Hardware design source files:
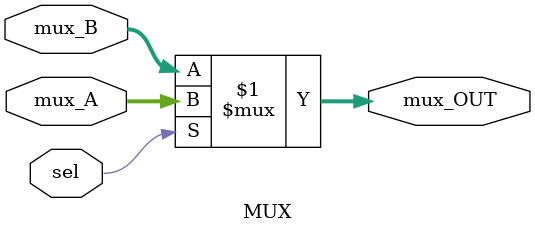
<source format=v>
module MUX
#(parameter  width = 32)
(
    input    wire   [width-1:0]mux_A,mux_B,
    input    wire   sel,
    output   wire   [width-1:0]mux_OUT
);
 
assign mux_OUT = (sel)? mux_A:mux_B;

endmodule
</source>
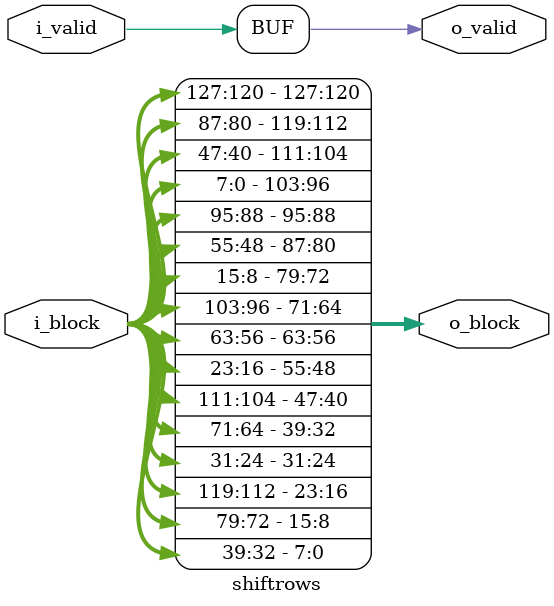
<source format=sv>
module shiftrows #(
    parameter WORD = 32,
    parameter NB   = 4
) (
    input  wire               i_valid,
    input  wire [WORD*NB-1:0] i_block,
    output wire               o_valid,
    output wire [WORD*NB-1:0] o_block
);

    assign o_valid = i_valid;

    // 1st row (s_{00}->s_{00}, s_{01}->s_{01}, s_{02}->s_{02}, s_{03}->s_{03})
    assign o_block[127:120] = i_block[127:120];
    assign o_block[95:88]   = i_block[95:88];
    assign o_block[63:56]   = i_block[63:56];
    assign o_block[31:24]   = i_block[31:24];

    // 2nd row (s_{10}->s_{11}, s_{11}->s_{12}, s_{12}->s_{13}, s_{13}->s_{10})
    assign o_block[119:112] = i_block[87:80];
    assign o_block[87:80]   = i_block[55:48];
    assign o_block[55:48]   = i_block[23:16];
    assign o_block[23:16]   = i_block[119:112];

    // 3rd row (s_{20}->s_{22}, s_{21}->s_{23}, s_{22}->s_{20}, s_{23}->s_{21})
    assign o_block[111:104] = i_block[47:40];
    assign o_block[79:72]   = i_block[15:8];
    assign o_block[47:40]   = i_block[111:104];
    assign o_block[15:8]    = i_block[79:72];

    // 4th row (s_{30}->s_{33}, s_{31}->s_{30}, s_{32}->s_{31}, s_{33}->s_{32})
    assign o_block[103:96]  = i_block[7:0];
    assign o_block[71:64]   = i_block[103:96];
    assign o_block[39:32]   = i_block[71:64];
    assign o_block[7:0]     = i_block[39:32];

endmodule

</source>
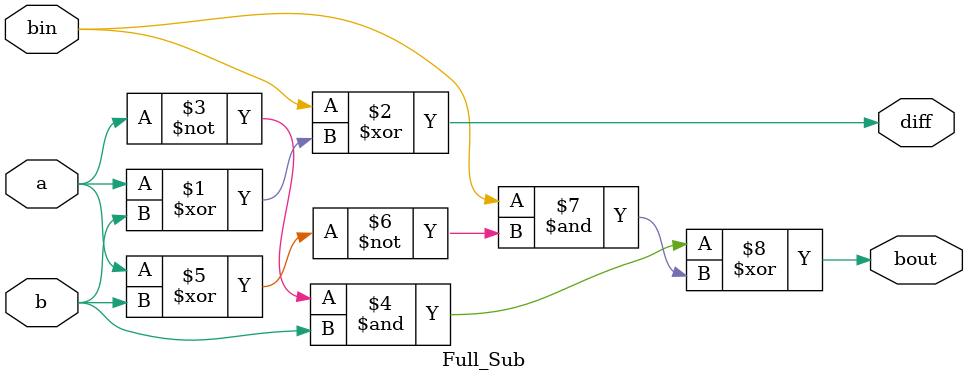
<source format=v>
`timescale 1ns / 1ps

module Full_Sub(
	input a,
	input b,
	input bin,
	output diff,
	output bout
    );
	 
	 assign diff= bin^(a^b);
	 assign bout=((~a)&b)^(bin&(~(a^b))); 


endmodule

</source>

• Exercise directions: Copy every record verbatim while leaving each picture out.

• Solution to the exercise:
<source format=v>
module MUX
#(parameter  width = 32)
(
    input    wire   [width-1:0]mux_A,mux_B,
    input    wire   sel,
    output   wire   [width-1:0]mux_OUT
);
 
assign mux_OUT = (sel)? mux_A:mux_B;

endmodule
</source>
<source format=sv>
module shiftrows #(
    parameter WORD = 32,
    parameter NB   = 4
) (
    input  wire               i_valid,
    input  wire [WORD*NB-1:0] i_block,
    output wire               o_valid,
    output wire [WORD*NB-1:0] o_block
);

    assign o_valid = i_valid;

    // 1st row (s_{00}->s_{00}, s_{01}->s_{01}, s_{02}->s_{02}, s_{03}->s_{03})
    assign o_block[127:120] = i_block[127:120];
    assign o_block[95:88]   = i_block[95:88];
    assign o_block[63:56]   = i_block[63:56];
    assign o_block[31:24]   = i_block[31:24];

    // 2nd row (s_{10}->s_{11}, s_{11}->s_{12}, s_{12}->s_{13}, s_{13}->s_{10})
    assign o_block[119:112] = i_block[87:80];
    assign o_block[87:80]   = i_block[55:48];
    assign o_block[55:48]   = i_block[23:16];
    assign o_block[23:16]   = i_block[119:112];

    // 3rd row (s_{20}->s_{22}, s_{21}->s_{23}, s_{22}->s_{20}, s_{23}->s_{21})
    assign o_block[111:104] = i_block[47:40];
    assign o_block[79:72]   = i_block[15:8];
    assign o_block[47:40]   = i_block[111:104];
    assign o_block[15:8]    = i_block[79:72];

    // 4th row (s_{30}->s_{33}, s_{31}->s_{30}, s_{32}->s_{31}, s_{33}->s_{32})
    assign o_block[103:96]  = i_block[7:0];
    assign o_block[71:64]   = i_block[103:96];
    assign o_block[39:32]   = i_block[71:64];
    assign o_block[7:0]     = i_block[39:32];

endmodule

</source>
<source format=v>
`timescale 1ns / 1ps

module Full_Sub(
	input a,
	input b,
	input bin,
	output diff,
	output bout
    );
	 
	 assign diff= bin^(a^b);
	 assign bout=((~a)&b)^(bin&(~(a^b))); 


endmodule

</source>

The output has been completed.